Since by combining Lemmas 2.1 and 2.6 and Lemma 5 in Gupur [22] we know that 0 is an eigenvalue of \(A^{*}\) with algebraic multiplicity one, Theorem 1.1, Lemma 2.1, Lemma 2.5, and Lemma 2.6 satisfy the conditions of Theorem 14 in Gupur, Li, and Zhu [11] (Theorem 1.96 in Gupur [12]).
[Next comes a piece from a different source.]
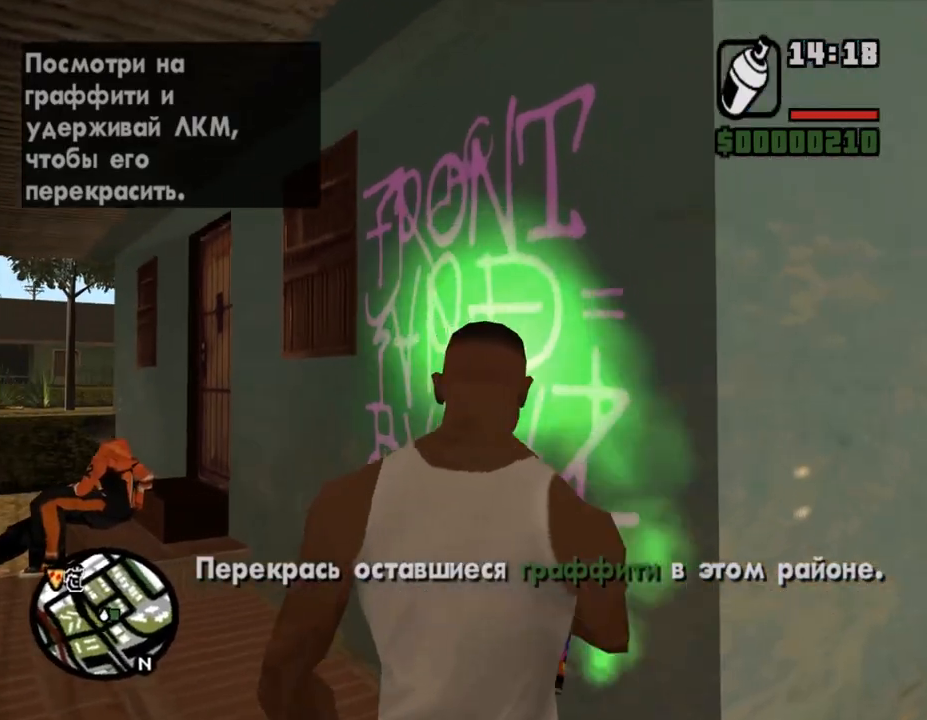
{"keys": ["d"], "mouse": ["left"], "events": [[233, "s", "up"], [333, "s", "down"], [467, "s", "up"]]}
Thus, we obtain the desired result in this section, which is the direct result of Theorem 14 in Gupur, Li, and Zhu [11].
Theorem 2.1
Let
\(r(x),s(x):[0,\infty )\rightarrow [0,\infty )\)
be measurable,
$$ 0 < \inf_{x \in [0,\infty )} r ( x )\leq \sup_{x \in [0,\infty )} r ( x ) < \infty\quad \textit{and}\quad 0< \inf_{x \in [0,\infty )} s ( x )\leq \sup_{x \in [0,\infty )} s ( x ) < \infty . $$
If
$$ \lambda \int_{0}^{\infty } e^{- \lambda x - \int _{0}^{x} r ( \xi )\,d\xi }\,dx + \int_{0}^{\infty } \lambda xs ( x ) e^{- \int_{0}^{x} s ( \xi )\,d\xi }\,dx < 1, $$
then the time-dependent solution of system (1.9) converges strongly to its steady-state solution, that is,
$$ \lim_{t \rightarrow \infty } \bigl\Vert ( p, Q ) (\cdot , t )- \bigl\langle \bigl(p^{*},Q^{*} \bigr), \bigl( p (0), Q (0) \bigr) \bigr\rangle ( p, Q ) (\cdot ) \bigr\Vert =0, $$
where (\(p^{*}\), \(Q^{*}\)) and (p, Q) are the eigenvectors in Lemmas 2.6
and
2.1, respectively.
Remark 2.1
Gomez-Corral [4] obtained that the Markov process is ergodic if and only if \(\lambda \tilde{\beta }_{1} < \tilde{\alpha } ( \lambda ) \). This condition is quite different from the conditions in Theorem 2.1. Hence, it is worth studying the relation between the ergodicity of the Markov process and the conditions in Theorem 2.1. This is our future research topic.